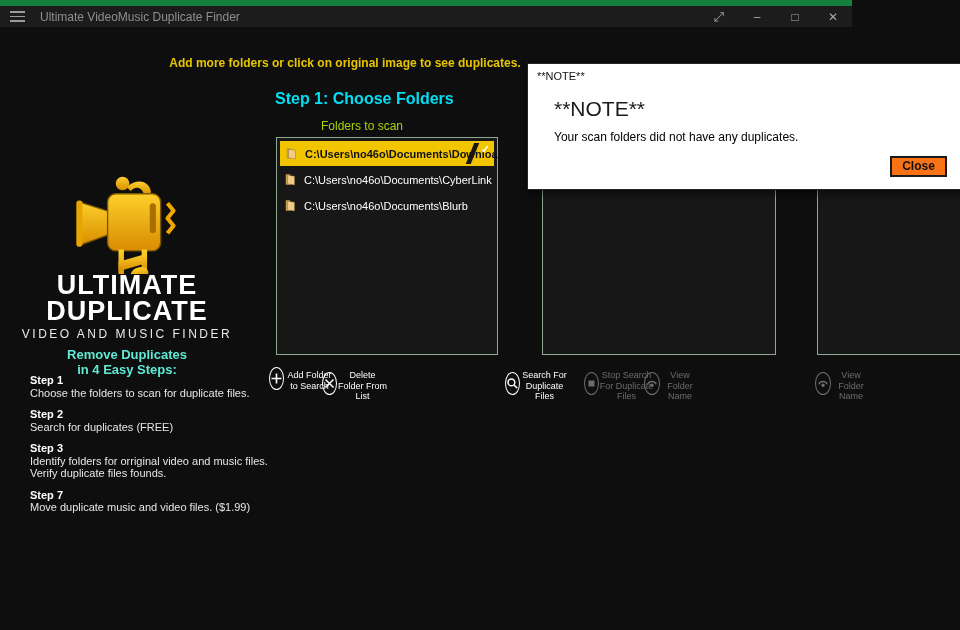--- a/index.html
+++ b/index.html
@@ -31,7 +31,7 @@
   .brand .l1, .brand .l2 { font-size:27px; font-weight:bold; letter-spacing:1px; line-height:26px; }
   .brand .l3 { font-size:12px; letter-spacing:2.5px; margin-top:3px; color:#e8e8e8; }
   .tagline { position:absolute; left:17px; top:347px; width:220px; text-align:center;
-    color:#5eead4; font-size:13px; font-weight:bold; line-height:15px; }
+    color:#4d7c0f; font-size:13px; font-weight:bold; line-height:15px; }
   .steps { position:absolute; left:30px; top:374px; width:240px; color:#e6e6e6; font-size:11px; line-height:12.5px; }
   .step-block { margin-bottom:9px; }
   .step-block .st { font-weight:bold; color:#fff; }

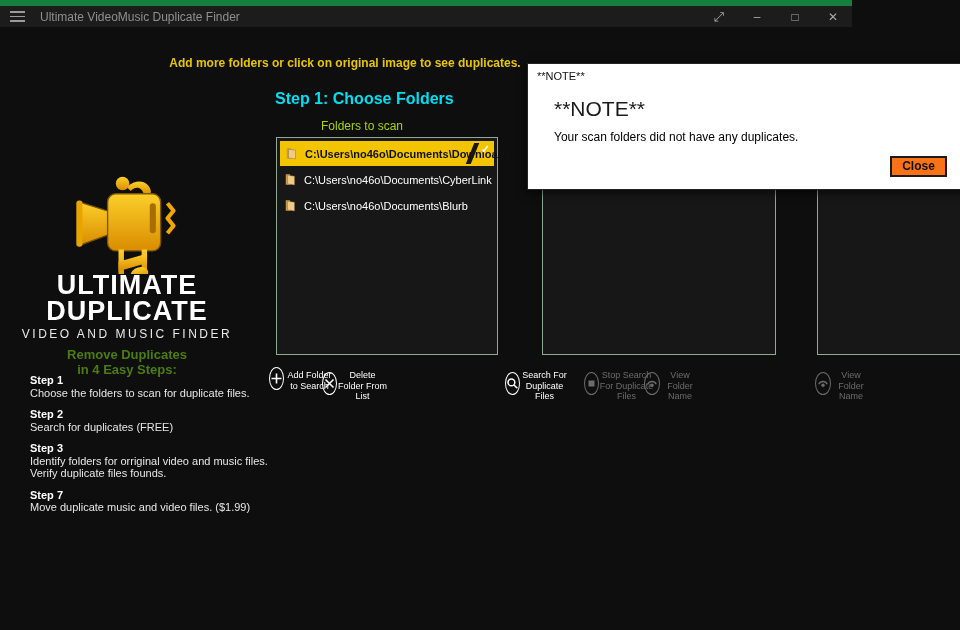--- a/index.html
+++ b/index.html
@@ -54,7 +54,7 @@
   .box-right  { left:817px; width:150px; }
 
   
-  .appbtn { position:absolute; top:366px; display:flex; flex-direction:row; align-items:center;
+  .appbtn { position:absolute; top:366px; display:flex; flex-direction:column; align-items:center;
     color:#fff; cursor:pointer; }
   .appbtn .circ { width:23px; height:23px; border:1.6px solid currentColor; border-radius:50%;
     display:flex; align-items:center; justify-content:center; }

--

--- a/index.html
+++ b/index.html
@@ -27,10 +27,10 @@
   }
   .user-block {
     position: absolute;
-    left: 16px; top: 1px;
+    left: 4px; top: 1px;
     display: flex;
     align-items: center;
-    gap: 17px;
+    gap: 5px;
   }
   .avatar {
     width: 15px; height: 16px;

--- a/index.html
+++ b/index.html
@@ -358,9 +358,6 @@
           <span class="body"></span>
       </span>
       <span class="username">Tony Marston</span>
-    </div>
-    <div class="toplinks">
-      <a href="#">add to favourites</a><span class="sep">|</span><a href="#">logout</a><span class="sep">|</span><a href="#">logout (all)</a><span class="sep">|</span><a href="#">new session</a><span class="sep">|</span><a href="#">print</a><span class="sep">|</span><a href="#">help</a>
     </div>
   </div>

» **Instruction**:
Go through the entries and return each line where the word "height" appears.

» **Task response**:
   .brand .l1, .brand .l2 { font-size:27px; font-weight:bold; letter-spacing:1px; line-height:26px; }
-    color:#5eead4; font-size:13px; font-weight:bold; line-height:15px; }
+    color:#4d7c0f; font-size:13px; font-weight:bold; line-height:15px; }
   .steps { position:absolute; left:30px; top:374px; width:240px; color:#e6e6e6; font-size:11px; line-height:12.5px; }
   .appbtn .circ { width:23px; height:23px; border:1.6px solid currentColor; border-radius:50%;
     width: 15px; height: 16px;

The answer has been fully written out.